----- Data -----

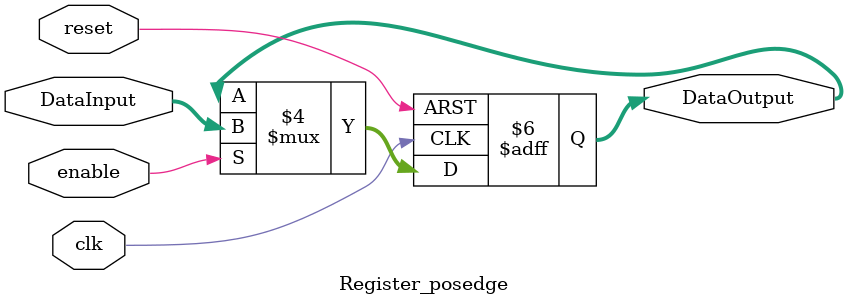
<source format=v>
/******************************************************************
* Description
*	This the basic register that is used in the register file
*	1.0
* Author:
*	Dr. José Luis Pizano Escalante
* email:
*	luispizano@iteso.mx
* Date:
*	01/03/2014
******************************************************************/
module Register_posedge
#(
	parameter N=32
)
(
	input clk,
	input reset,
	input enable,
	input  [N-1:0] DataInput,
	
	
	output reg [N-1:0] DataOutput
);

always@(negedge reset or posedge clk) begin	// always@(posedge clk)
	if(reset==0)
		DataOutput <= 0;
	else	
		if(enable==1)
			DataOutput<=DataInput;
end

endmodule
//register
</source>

-----

> [Task requirements] Write out the records shown above exactly, but do not include any images.

> [Task output]
<source format=v>
/******************************************************************
* Description
*	This the basic register that is used in the register file
*	1.0
* Author:
*	Dr. José Luis Pizano Escalante
* email:
*	luispizano@iteso.mx
* Date:
*	01/03/2014
******************************************************************/
module Register_posedge
#(
	parameter N=32
)
(
	input clk,
	input reset,
	input enable,
	input  [N-1:0] DataInput,
	
	
	output reg [N-1:0] DataOutput
);

always@(negedge reset or posedge clk) begin	// always@(posedge clk)
	if(reset==0)
		DataOutput <= 0;
	else	
		if(enable==1)
			DataOutput<=DataInput;
end

endmodule
//register
</source>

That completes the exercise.